━━━ PROVIDED RECORDS

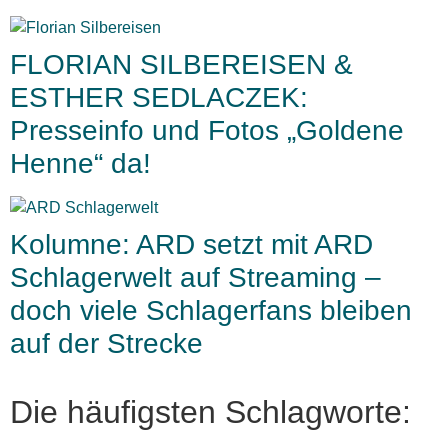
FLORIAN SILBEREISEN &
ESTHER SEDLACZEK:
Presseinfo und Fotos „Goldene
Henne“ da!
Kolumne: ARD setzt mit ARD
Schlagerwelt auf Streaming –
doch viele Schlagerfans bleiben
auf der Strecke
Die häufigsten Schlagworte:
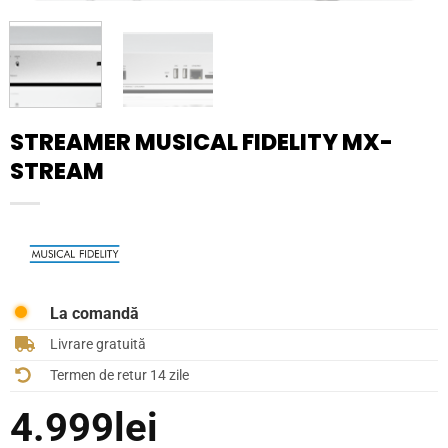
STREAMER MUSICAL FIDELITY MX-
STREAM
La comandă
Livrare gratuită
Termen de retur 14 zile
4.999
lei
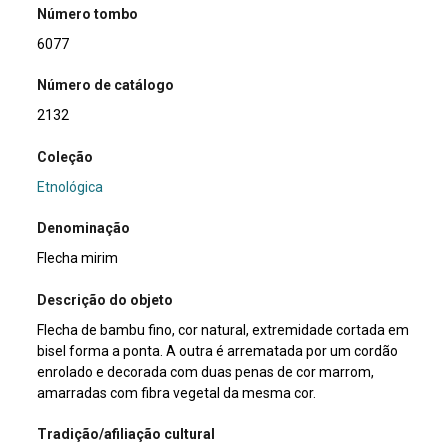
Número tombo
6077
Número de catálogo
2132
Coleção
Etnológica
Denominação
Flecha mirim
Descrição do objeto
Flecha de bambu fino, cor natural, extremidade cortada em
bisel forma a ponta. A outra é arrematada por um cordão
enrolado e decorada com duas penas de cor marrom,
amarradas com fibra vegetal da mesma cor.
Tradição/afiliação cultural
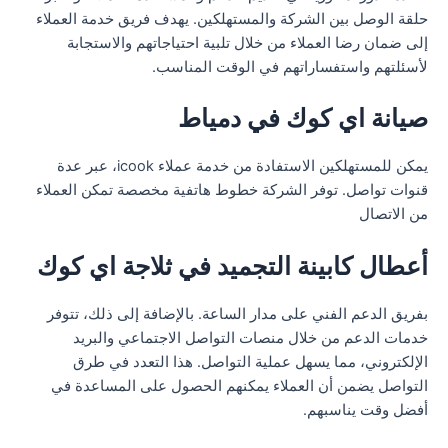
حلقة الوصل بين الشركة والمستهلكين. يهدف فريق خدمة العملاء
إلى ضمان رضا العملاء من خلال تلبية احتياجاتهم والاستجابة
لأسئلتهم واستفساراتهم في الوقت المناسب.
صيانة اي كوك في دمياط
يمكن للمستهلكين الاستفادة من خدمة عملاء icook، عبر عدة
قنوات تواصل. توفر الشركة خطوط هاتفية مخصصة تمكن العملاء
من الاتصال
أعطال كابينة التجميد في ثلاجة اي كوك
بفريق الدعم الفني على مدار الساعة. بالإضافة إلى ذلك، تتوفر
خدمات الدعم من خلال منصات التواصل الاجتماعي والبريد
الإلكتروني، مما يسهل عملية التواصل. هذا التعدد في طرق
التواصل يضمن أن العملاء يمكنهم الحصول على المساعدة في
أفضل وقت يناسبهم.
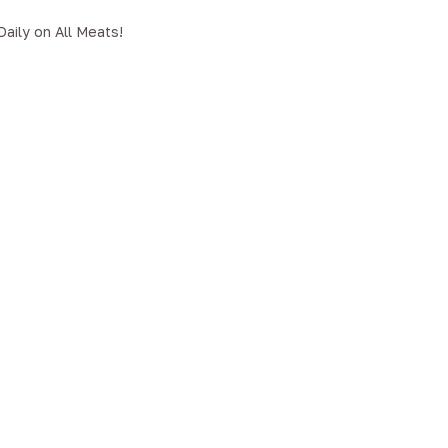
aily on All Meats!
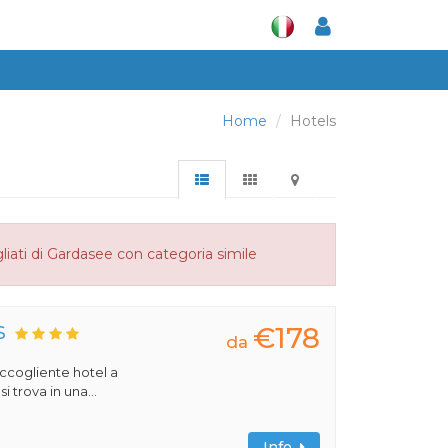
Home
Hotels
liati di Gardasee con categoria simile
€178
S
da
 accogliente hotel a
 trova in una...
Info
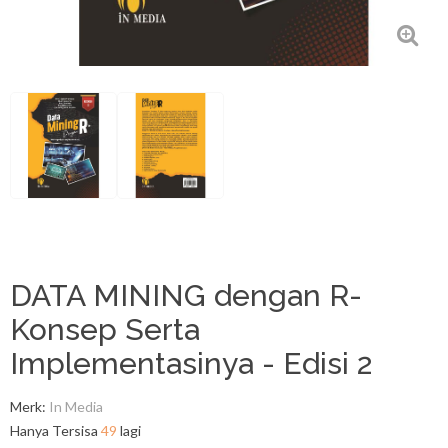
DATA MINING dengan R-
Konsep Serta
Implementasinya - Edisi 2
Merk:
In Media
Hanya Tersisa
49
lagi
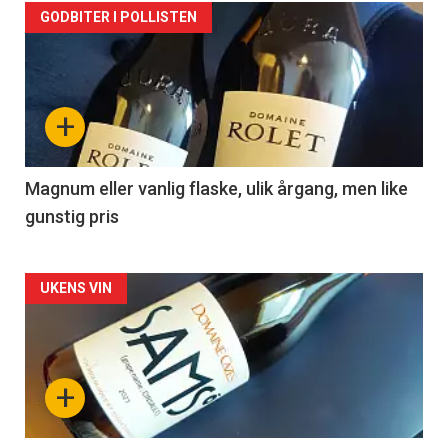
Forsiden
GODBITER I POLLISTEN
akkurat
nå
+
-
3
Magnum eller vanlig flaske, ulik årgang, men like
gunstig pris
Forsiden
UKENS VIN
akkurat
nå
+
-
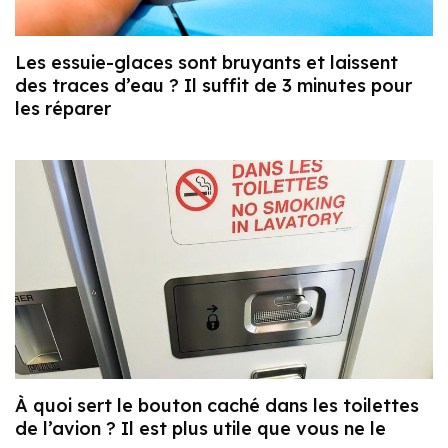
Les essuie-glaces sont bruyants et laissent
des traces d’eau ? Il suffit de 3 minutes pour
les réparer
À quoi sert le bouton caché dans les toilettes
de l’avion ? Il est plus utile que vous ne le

━━━━━━
━━━ PROVIDED RECORDS

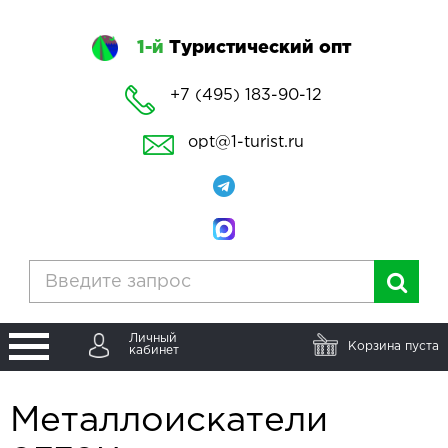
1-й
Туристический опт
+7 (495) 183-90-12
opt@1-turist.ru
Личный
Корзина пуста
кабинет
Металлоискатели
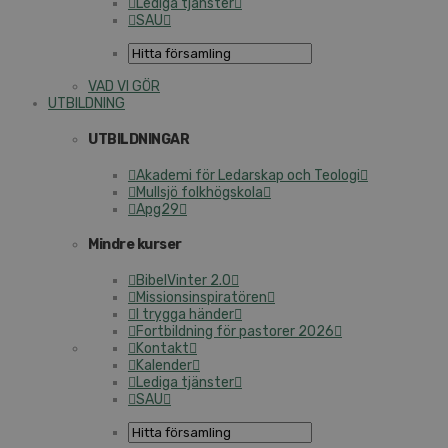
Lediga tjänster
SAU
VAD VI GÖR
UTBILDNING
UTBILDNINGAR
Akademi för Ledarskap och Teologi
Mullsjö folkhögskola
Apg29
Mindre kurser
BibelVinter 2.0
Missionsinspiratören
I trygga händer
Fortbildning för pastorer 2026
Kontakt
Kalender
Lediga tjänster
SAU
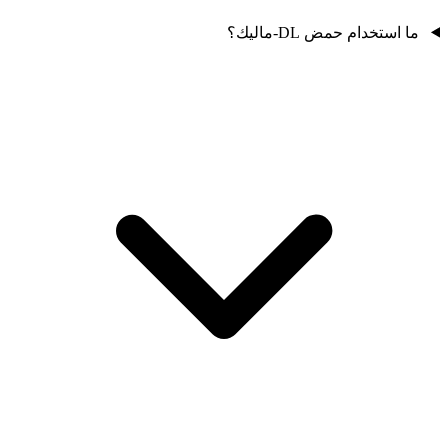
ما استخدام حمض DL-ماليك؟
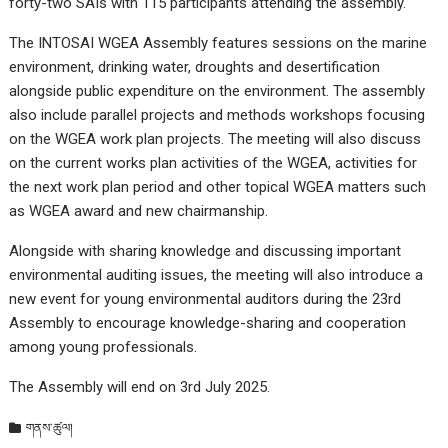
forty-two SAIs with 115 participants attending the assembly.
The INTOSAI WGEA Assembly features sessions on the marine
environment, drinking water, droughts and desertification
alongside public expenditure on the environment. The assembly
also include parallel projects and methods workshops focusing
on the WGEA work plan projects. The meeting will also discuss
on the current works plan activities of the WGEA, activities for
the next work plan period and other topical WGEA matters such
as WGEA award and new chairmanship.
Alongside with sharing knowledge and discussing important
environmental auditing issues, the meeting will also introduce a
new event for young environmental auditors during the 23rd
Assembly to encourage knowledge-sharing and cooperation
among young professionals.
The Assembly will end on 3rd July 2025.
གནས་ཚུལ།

━━━━━━
━━━ PROVIDED RECORDS

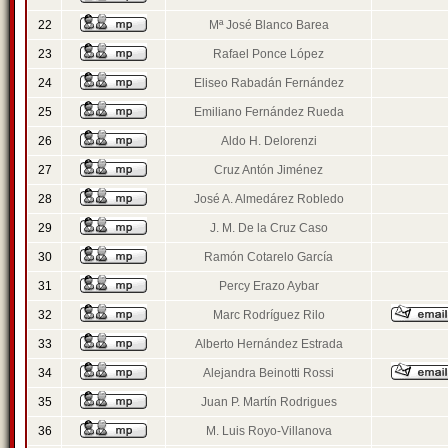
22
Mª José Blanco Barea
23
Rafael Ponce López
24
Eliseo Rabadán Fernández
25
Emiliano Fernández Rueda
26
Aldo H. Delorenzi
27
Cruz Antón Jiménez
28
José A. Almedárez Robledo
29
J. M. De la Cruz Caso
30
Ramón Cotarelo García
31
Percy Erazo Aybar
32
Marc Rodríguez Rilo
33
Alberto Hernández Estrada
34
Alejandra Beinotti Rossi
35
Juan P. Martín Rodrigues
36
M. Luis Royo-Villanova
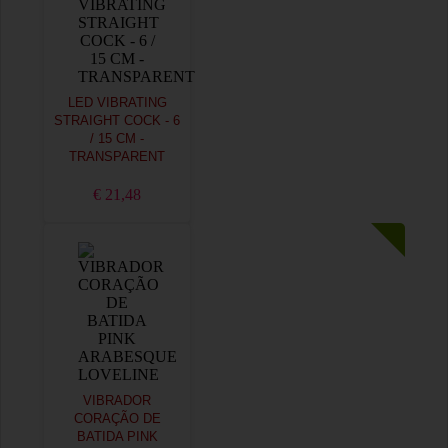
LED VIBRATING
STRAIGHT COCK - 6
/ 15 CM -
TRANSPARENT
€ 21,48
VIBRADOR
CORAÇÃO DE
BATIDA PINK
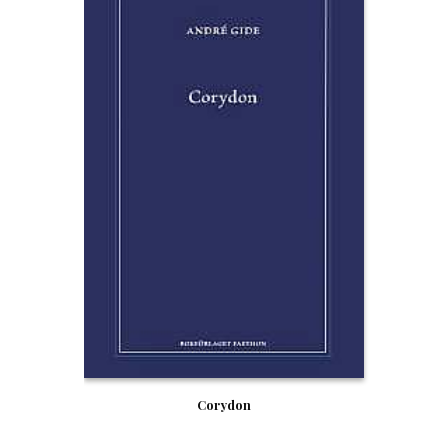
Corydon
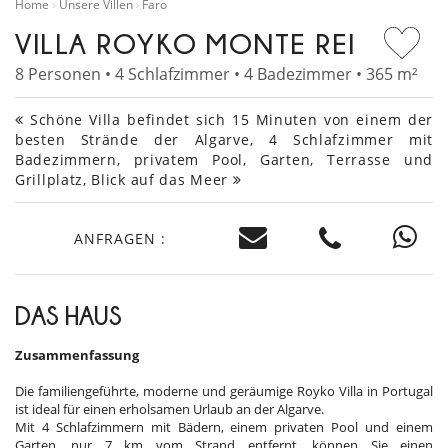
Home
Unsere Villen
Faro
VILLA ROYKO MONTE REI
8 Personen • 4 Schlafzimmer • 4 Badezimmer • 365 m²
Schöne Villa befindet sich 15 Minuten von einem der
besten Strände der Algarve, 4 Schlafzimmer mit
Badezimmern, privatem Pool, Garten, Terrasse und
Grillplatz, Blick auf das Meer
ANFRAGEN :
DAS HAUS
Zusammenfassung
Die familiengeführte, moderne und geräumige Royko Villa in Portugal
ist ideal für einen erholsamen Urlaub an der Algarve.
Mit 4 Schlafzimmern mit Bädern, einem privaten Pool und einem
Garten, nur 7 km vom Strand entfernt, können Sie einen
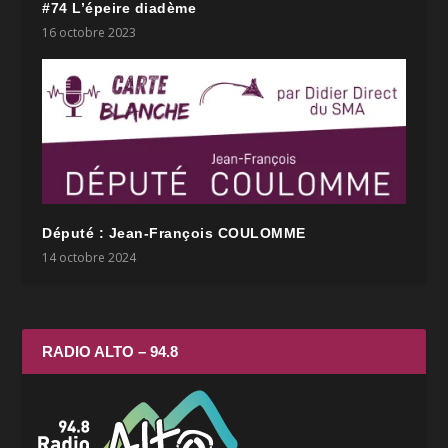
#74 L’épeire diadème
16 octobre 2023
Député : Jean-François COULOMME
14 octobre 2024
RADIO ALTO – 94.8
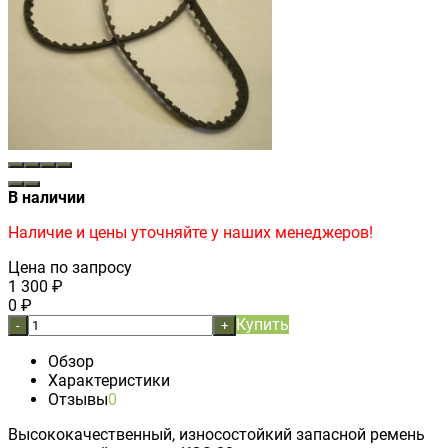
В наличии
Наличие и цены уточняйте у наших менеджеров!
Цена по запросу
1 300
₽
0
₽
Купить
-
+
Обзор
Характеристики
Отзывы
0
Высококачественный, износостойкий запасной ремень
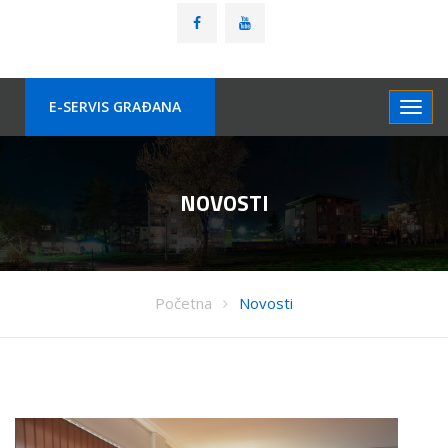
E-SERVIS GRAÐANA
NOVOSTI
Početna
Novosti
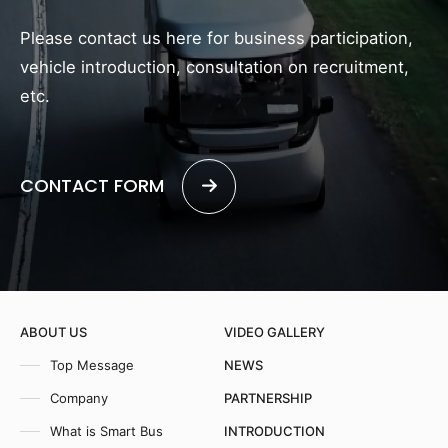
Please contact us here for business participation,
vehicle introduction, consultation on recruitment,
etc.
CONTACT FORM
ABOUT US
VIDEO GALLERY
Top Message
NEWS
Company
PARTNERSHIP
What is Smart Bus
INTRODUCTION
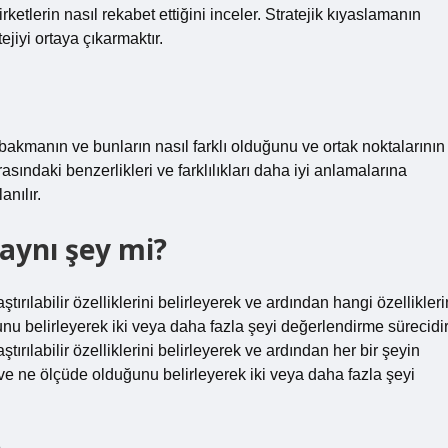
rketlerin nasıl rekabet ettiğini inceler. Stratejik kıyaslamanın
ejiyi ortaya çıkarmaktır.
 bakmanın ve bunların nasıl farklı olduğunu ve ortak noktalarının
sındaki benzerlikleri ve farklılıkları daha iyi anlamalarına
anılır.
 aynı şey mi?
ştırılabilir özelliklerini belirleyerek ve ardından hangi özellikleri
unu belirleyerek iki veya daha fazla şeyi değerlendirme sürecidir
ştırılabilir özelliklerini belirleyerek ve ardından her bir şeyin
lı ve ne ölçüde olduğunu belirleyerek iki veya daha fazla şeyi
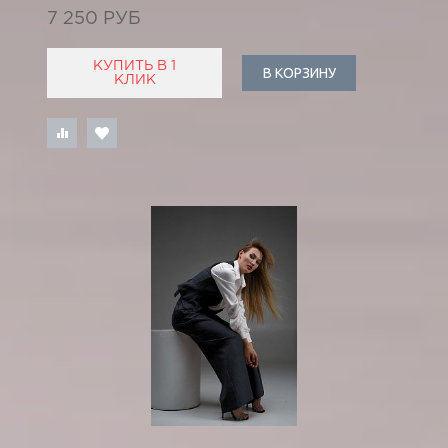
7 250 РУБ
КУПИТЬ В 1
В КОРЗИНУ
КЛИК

━━━━━━

• HOW TO COMPLETE THIS TASK
Could you recast the lines starting with the one that contains "forty-two SAIs with" and going on through the one that contains "also include parallel", both included, as a JSON list of strings with one string per line and blank lines left out?

• ANSWER BOX
[
  "forty-two SAIs with 115 participants attending the assembly.",
  "The INTOSAI WGEA Assembly features sessions on the marine",
  "environment, drinking water, droughts and desertification",
  "alongside public expenditure on the environment. The assembly",
  "also include parallel projects and methods workshops focusing"
]